Problem to work on: Each line of the records needs to come back exactly as written.
..........
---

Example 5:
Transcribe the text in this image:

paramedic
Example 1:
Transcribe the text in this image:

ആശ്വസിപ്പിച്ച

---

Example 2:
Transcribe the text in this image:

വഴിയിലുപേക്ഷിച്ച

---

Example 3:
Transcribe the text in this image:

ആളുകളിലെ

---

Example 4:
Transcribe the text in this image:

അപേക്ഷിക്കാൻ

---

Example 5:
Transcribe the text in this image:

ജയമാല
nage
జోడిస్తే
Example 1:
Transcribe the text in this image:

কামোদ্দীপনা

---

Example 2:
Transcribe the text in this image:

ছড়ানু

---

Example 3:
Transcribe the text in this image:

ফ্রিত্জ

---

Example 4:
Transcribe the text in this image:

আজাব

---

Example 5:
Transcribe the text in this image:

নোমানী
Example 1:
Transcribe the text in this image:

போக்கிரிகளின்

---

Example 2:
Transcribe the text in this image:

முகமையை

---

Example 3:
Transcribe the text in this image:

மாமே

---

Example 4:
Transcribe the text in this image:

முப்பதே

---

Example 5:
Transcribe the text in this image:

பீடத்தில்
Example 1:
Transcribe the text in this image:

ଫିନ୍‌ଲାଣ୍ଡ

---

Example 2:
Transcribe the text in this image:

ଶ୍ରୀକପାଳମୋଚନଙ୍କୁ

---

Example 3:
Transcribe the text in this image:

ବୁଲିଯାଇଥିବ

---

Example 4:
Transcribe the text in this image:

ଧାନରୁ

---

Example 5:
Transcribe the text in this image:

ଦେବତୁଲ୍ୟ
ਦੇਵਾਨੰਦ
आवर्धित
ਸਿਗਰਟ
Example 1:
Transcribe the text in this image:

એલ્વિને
..........
Solution for this problem:
---

Example 5:
Transcribe the text in this image:

paramedic
Example 1:
Transcribe the text in this image:

ആശ്വസിപ്പിച്ച

---

Example 2:
Transcribe the text in this image:

വഴിയിലുപേക്ഷിച്ച

---

Example 3:
Transcribe the text in this image:

ആളുകളിലെ

---

Example 4:
Transcribe the text in this image:

അപേക്ഷിക്കാൻ

---

Example 5:
Transcribe the text in this image:

ജയമാല
nage
జోడిస్తే
Example 1:
Transcribe the text in this image:

কামোদ্দীপনা

---

Example 2:
Transcribe the text in this image:

ছড়ানু

---

Example 3:
Transcribe the text in this image:

ফ্রিত্জ

---

Example 4:
Transcribe the text in this image:

আজাব

---

Example 5:
Transcribe the text in this image:

নোমানী
Example 1:
Transcribe the text in this image:

போக்கிரிகளின்

---

Example 2:
Transcribe the text in this image:

முகமையை

---

Example 3:
Transcribe the text in this image:

மாமே

---

Example 4:
Transcribe the text in this image:

முப்பதே

---

Example 5:
Transcribe the text in this image:

பீடத்தில்
Example 1:
Transcribe the text in this image:

ଫିନ୍‌ଲାଣ୍ଡ

---

Example 2:
Transcribe the text in this image:

ଶ୍ରୀକପାଳମୋଚନଙ୍କୁ

---

Example 3:
Transcribe the text in this image:

ବୁଲିଯାଇଥିବ

---

Example 4:
Transcribe the text in this image:

ଧାନରୁ

---

Example 5:
Transcribe the text in this image:

ଦେବତୁଲ୍ୟ
ਦੇਵਾਨੰਦ
आवर्धित
ਸਿਗਰਟ
Example 1:
Transcribe the text in this image:

એલ્વિને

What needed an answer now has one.